McMillan’s conclusion:

The evidence collected here overwhelmingly suggests the government was indeed studying UFOs and not, as the Pentagon has said, “investigating foreign advanced aerospace weapons system applications with future technology projections over the next 40 years, and to create a center of expertise on advanced aerospace technologies.”

Some highlights:

Last year, Steven Aftergood of the Federation of American Scientists obtained via FOIA request and published a January 2018 letter that the DIA Congressional Relations Division sent to members of Congress. In the letter, the DIA provided “a list of all products produced under the AATIP contract for the DIA to publish.” The referenced list includes 38 technical papers, called Defense Intelligence Reference Documents (DIRDs), which cover a range of advanced, exotic, and theoretical aerospace topics.

AATIP stands for Advanced Aerospace Threat Identification Program. AATIP was vehicle for UAP research. It was the U.S. government’s answer to the Bigelow Aerospace Advanced Space Studies (BAASS), a privately funded research program, founded by Nevada aerospace engineer Robert Bigelow in 2008. Senator Harry Reid liked the idea and arranged for similar U.S. government research.

Roughly six months after BAASS opened up shop, with the support of late senators Ted Stevens and Daniel Inouye, Reid set up funding for AATIP and the AAWSAP contract in the Supplemental Appropriations Bill of July 2008. “It would be black money, we wouldn’t have a big debate on the Senate floor over it,” Reid told New York. “The purpose of it was to study aerial phenomena. The money was given, a directive was given to the Pentagon, to put this out to bid, which they did.”
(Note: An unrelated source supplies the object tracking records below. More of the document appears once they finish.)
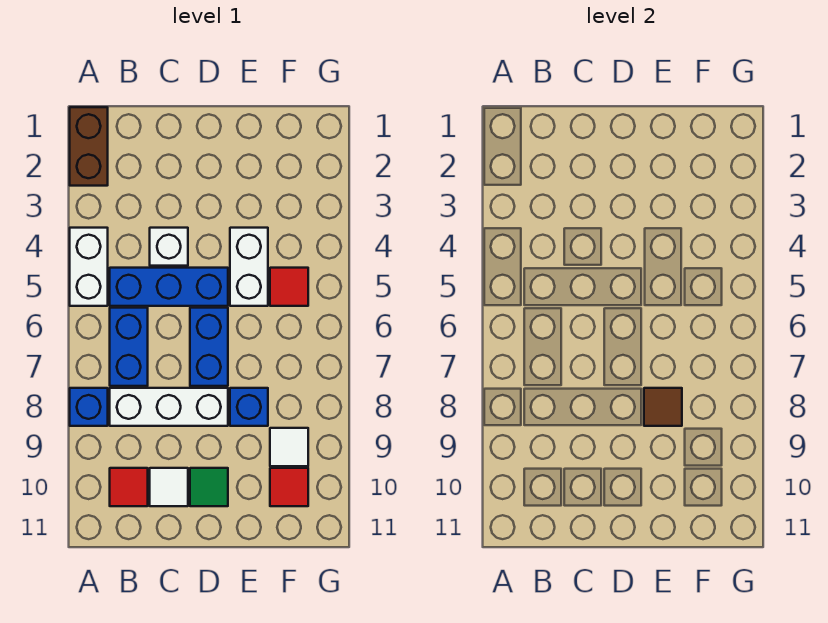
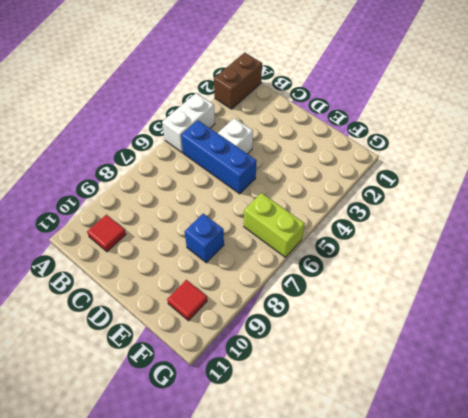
lime 1x2 brick [244,193,305,257] -> none
none -> blue 1x1 brick [70,388,108,426]
none -> blue 1x2 brick [110,308,148,386]
none -> white 1x3 brick [110,388,228,426]

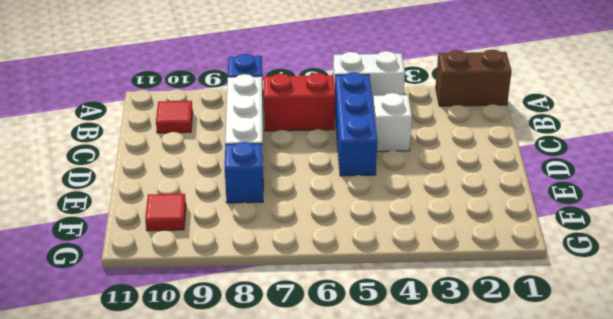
red 1x2 brick [264,73,335,131] -> blue 1x2 brick [110,308,148,386]
none -> white 1x1 tile [150,468,188,506]
none -> blue 1x2 brick [190,308,228,386]
none -> green 1x1 tile [190,468,228,506]

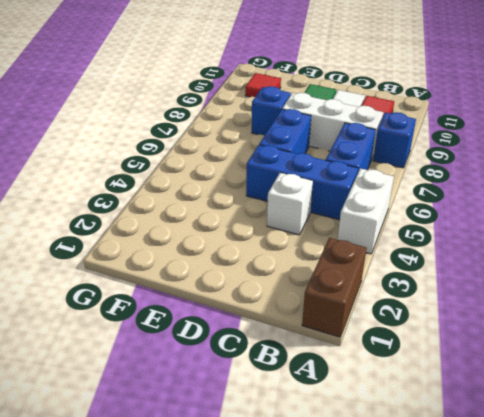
none -> white 1x2 brick [230,228,268,306]
none -> red 1x1 tile [270,268,308,306]
none -> white 1x1 tile [270,428,308,466]

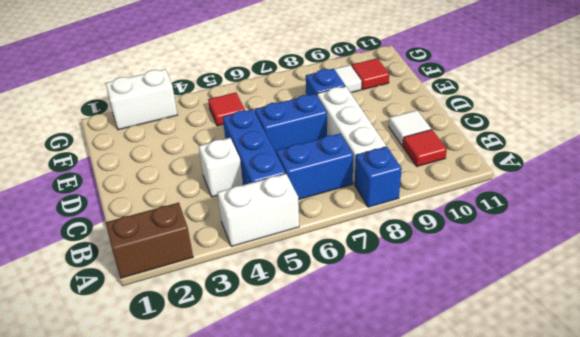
white 1x2 brick [105,69,178,130] -> white 1x2 brick moved to [230,228,268,306]
none -> green 1x1 tile [190,468,228,506]
none -> brown 1x1 tile [644,388,682,426]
So Senators Stevens, Inouye and Reid (senior Republican, Democrat and Democrat respectively) wanted to know more about UAP.  You could say UFO’s–excuse me UAP–are a fringe phenomenon with mainstream support.
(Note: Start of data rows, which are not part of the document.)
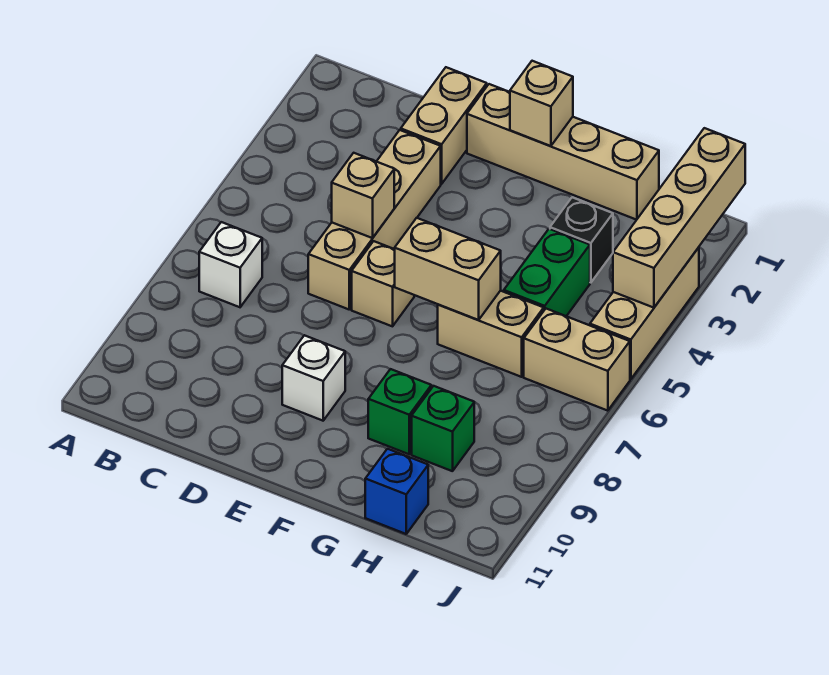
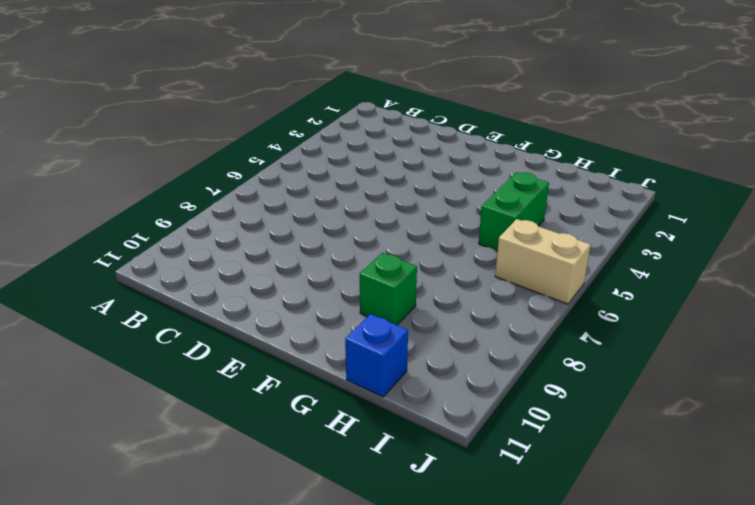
none -> white 1x1 brick [199,222,262,307]
none -> tan 1x2 brick [401,67,487,184]
none -> tan 1x4 brick [308,130,441,309]

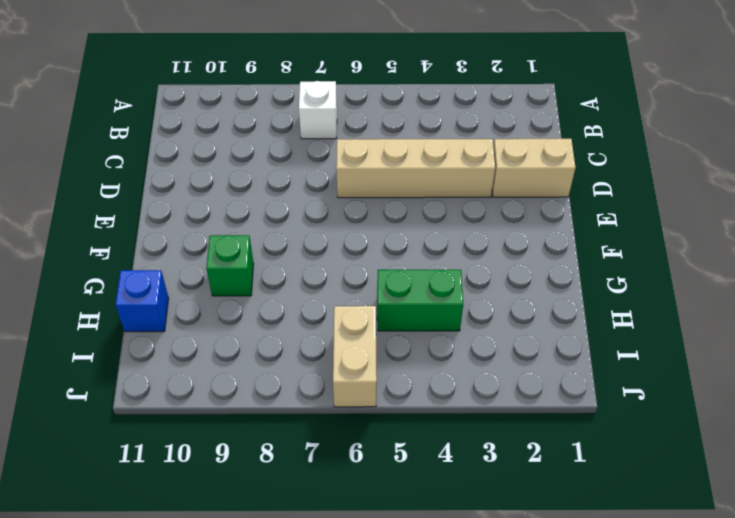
none -> tan 1x4 brick [467,84,659,220]
none -> tan 1x1 brick [352,241,414,326]
none -> white 1x1 brick [282,335,345,421]

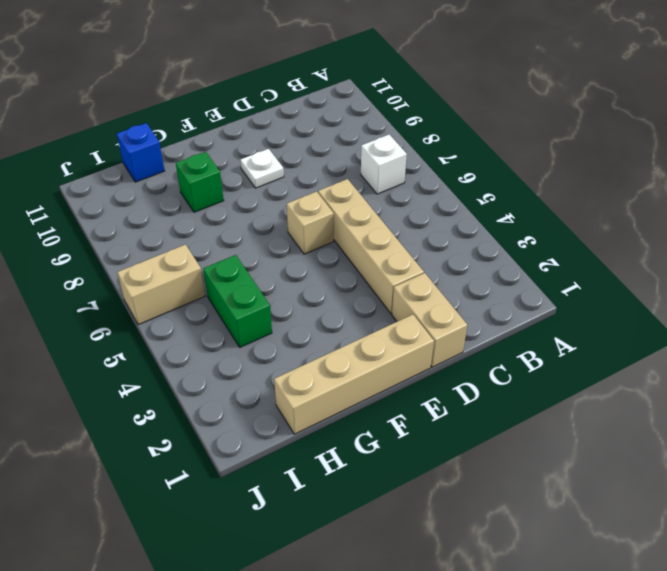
white 1x1 plate [240,149,284,188] -> white 1x1 brick [282,335,345,421]
none -> tan 1x2 brick [438,291,544,377]
none -> black 1x1 brick [550,197,613,283]
none -> green 1x1 brick [412,386,474,471]

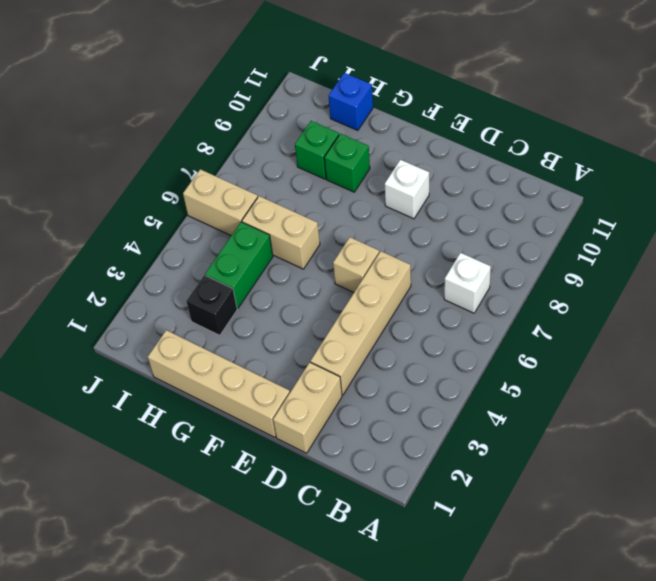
none -> tan 1x3 brick [590,247,699,379]
none -> tan 1x1 brick [332,153,394,238]
none -> tan 1x1 brick [510,61,573,146]

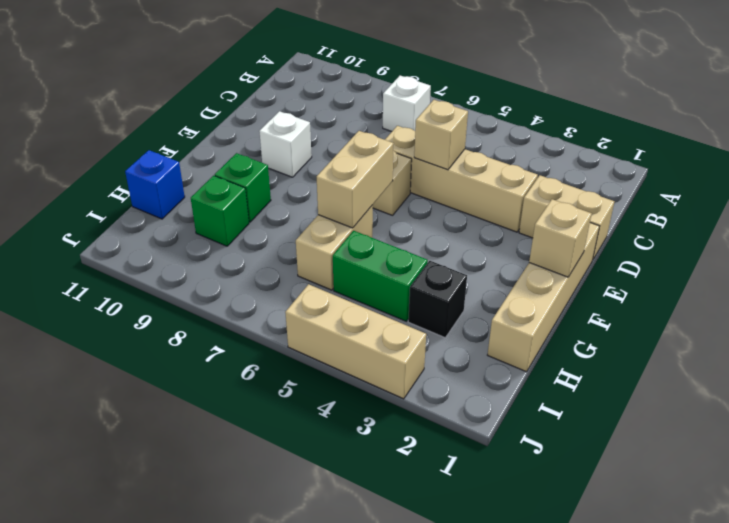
none -> tan 1x2 brick [524,309,630,411]
none -> tan 1x4 brick [613,128,745,308]

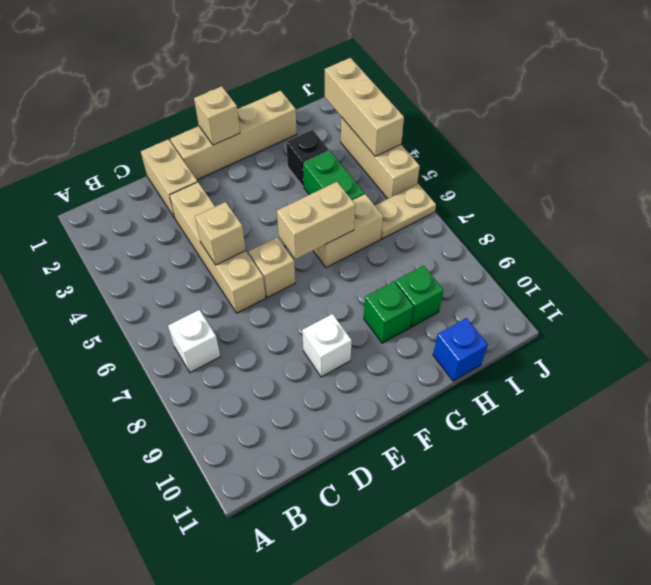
tan 1x2 plate [375,184,436,239] -> tan 1x2 brick [524,309,630,411]
tan 1x3 brick [325,58,404,156] -> tan 1x4 brick [613,128,745,308]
McMillan asks a pertinent question:

With the wealth of data collected by BAASS, and almost assuredly more information being gathered by AATIP, it raises the question: Is the UAP issue being closely guarded because we don’t believe it’s real, or because we’re afraid we can’t understand it? Mick West, the author of Escaping the Rabbit Hole: How to Debunk Conspiracy Theories Using Facts, Logic, and Respect, suggests the public availability and confirmation of rigorous empirical studies by AATIP could change the entire UFO dynamic.  “It would be fantastic if there was some good evidence of something new to science. So far there isn’t,” he tells Popular Mechanics.